Ahora imagina vivir tus días en un mundo verde y marrón, donde tu ropa, tus muebles, tus objetos cotidianos y tu entorno de trabajo son, en gran medida, de un color, del otro o de ambos. Debido a esto, la vida a menudo puede parecer aburrida, pero esta era la forma normal de ver el mundo en el siglo XIV, opaco y monocromático. El color, tan explosivo y rico hoy en día, costaba dinero; era un lujo que muchos habrían pagado, y de hecho, muchos pagaron.

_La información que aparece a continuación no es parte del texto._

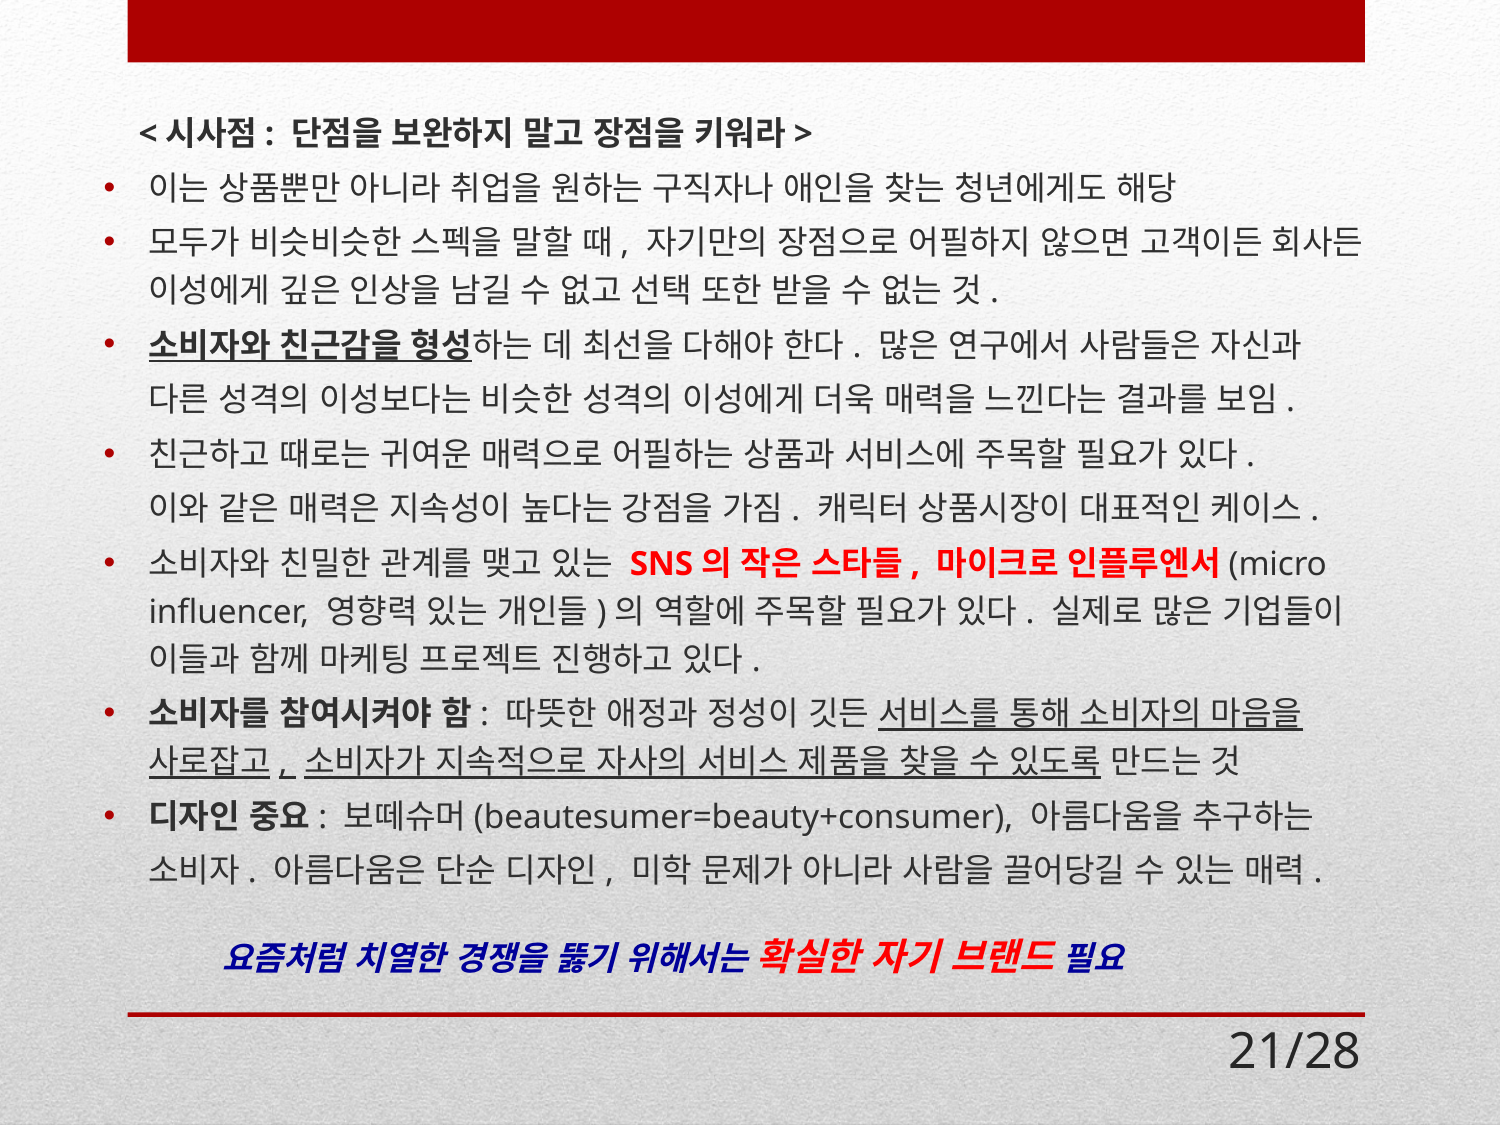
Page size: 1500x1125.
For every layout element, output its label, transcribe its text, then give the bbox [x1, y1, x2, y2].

list <시사점: 단점을 보완하지 말고 장점을 키워라> 이는 상품뿐만 아니라 취업을 원하는 구직자나 애인을 찾는 청년에게도 해당 모두가 비슷비슷한 스펙을 말할 때, 자기만의 장점으로 어필하지 않으면 고객이든 회사든 이성에게 깊은 인상을 남길 수 없고 선택 또한 받을 수 없는 것. 소비자와 친근감을 형성하는 데 최선을 다해야 한다. 많은 연구에서 사람들은 자신과 다른 성격의 이성보다는 비슷한 성격의 이성에게 더욱 매력을 느낀다는 결과를 보임. 친근하고 때로는 귀여운 매력으로 어필하는 상품과 서비스에 주목할 필요가 있다. 이와 같은 매력은 지속성이 높다는 강점을 가짐. 캐릭터 상품시장이 대표적인 케이스. 소비자와 친밀한 관계를 맺고 있는 SNS의 작은 스타들, 마이크로 인플루엔서(micro influencer, 영향력 있는 개인들)의 역할에 주목할 필요가 있다. 실제로 많은 기업들이 이들과 함께 마케팅 프로젝트 진행하고 있다. 소비자를 참여시켜야 함: 따뜻한 애정과 정성이 깃든 서비스를 통해 소비자의 마음을 사로잡고, 소비자가 지속적으로 자사의 서비스 제품을 찾을 수 있도록 만드는 것 디자인 중요: 보떼슈머(beautesumer=beauty+consumer), 아름다움을 추구하는 소비자. 아름다움은 단순 디자인, 미학 문제가 아니라 사람을 끌어당길 수 있는 매력. 요즘처럼 치열한 경쟁을 뚫기 위해서는 확실한 자기 브랜드 필요 [88, 54, 1424, 1083]
slide_number 21/28 [1203, 1023, 1376, 1083]
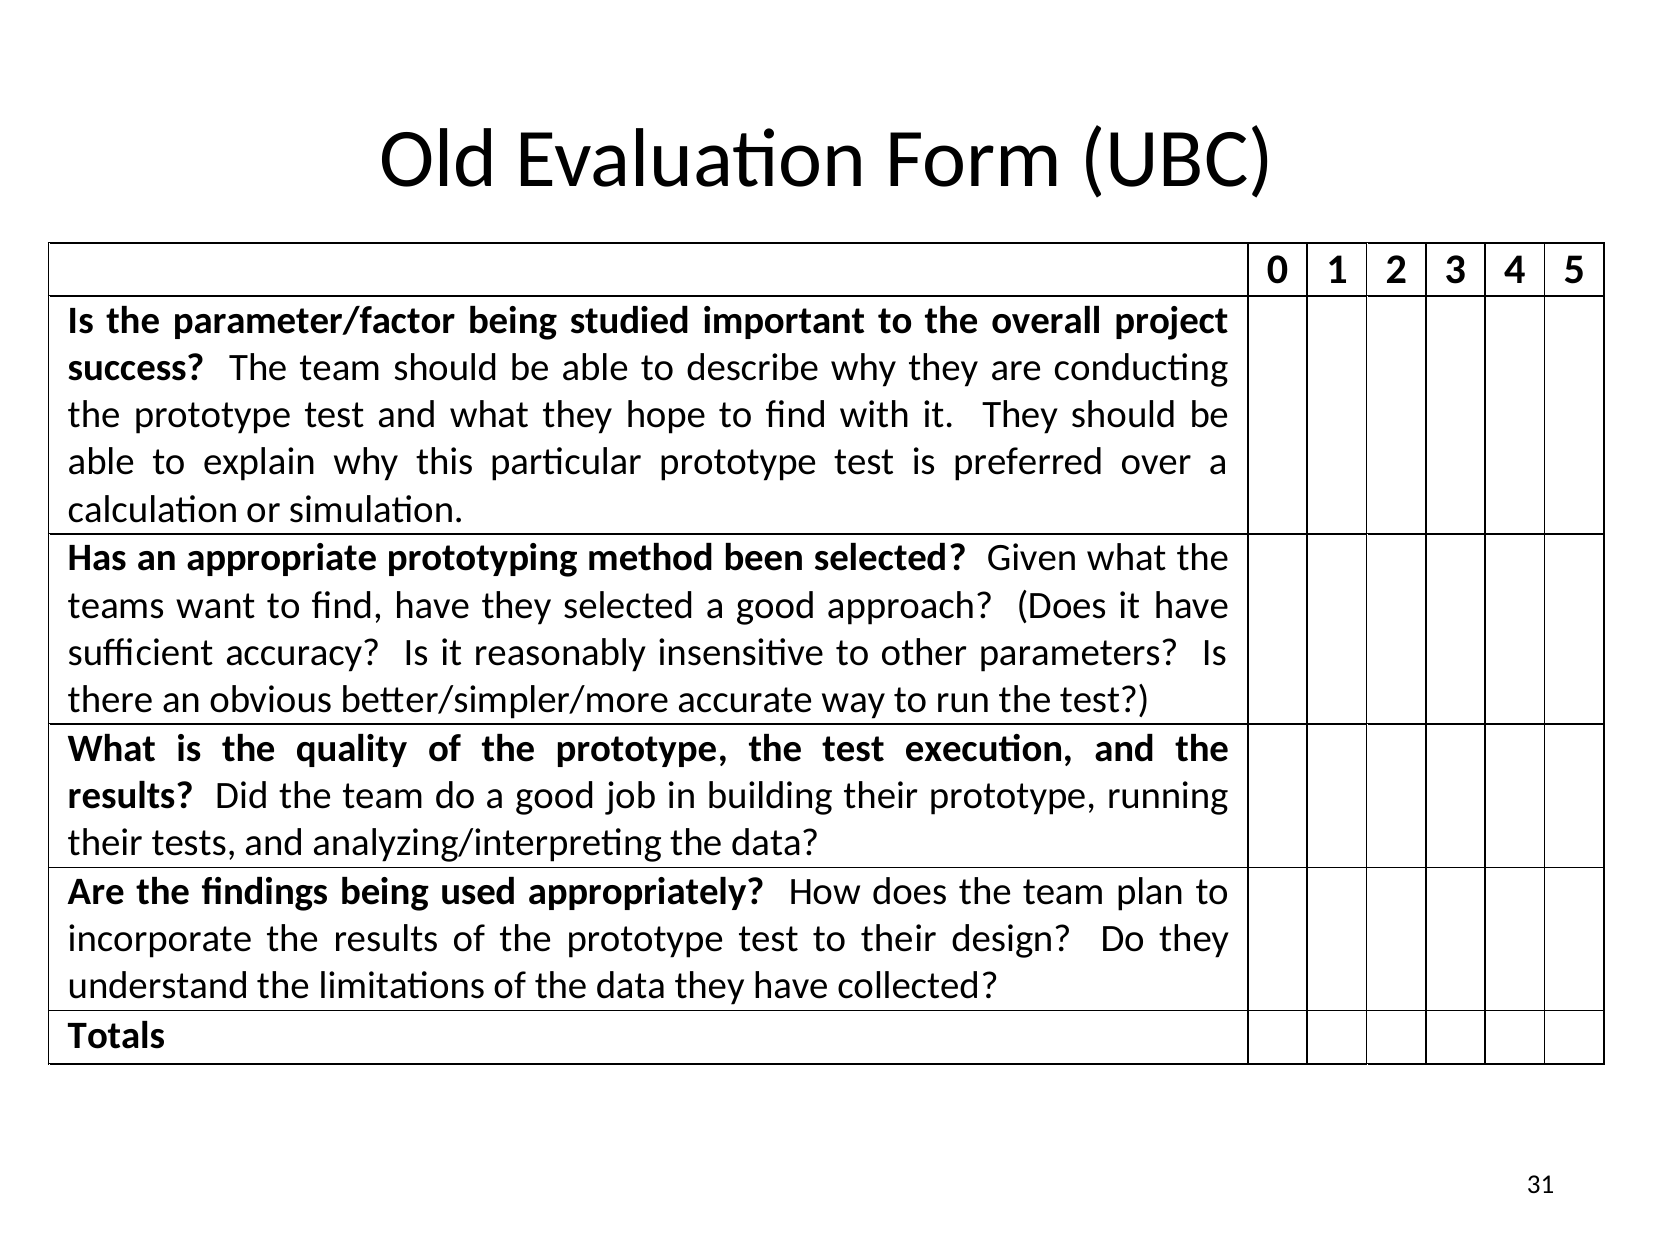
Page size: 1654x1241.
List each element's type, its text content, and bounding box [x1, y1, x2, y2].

Imagina entonces poder desprenderse de la monotonía cotidiana de los grises y los marrones, y deleitarse con la mirada en un oro luminoso; bastaba con ir a la Basílica para ver estos mismos mosaicos, que eran el tremendo reflejo de la luz de las velas en las alfombras doradas que fácilmente podían corresponder a una palpitante emoción paralela en el pecho del espectador. El oro que cubría las bóvedas y los muros era casi abrumador, un contraste perfecto con los otros colores que representaban las figuras sagradas. Lo que esto significó para los espectadores es difícil de decir desde nuestro punto de vista, pero es fácil imaginar que la gente empezaría a sentir nuevas emociones, y se abriría a pensamientos y sentimientos inesperados e incluso al éxtasis ante este original y maravilloso espectáculo.
Parte de la intención detrás de su construcción, dicen los observadores, estaría ligada a Dios. Así como la riqueza era un signo de bienestar del estado, también aseguraba que el público o los ciudadanos leales la vieran como algo significativamente espiritual. Además, un gran porcentaje de la población era analfabeta e incapaz de leer la Biblia, pero podía ser educada a través de las imágenes.
Los mosaicos de la Basílica representan las escenas más importantes del Antiguo y Nuevo Testamento, para que todos puedan tener una idea de lo que el Buen Libro trata realmente.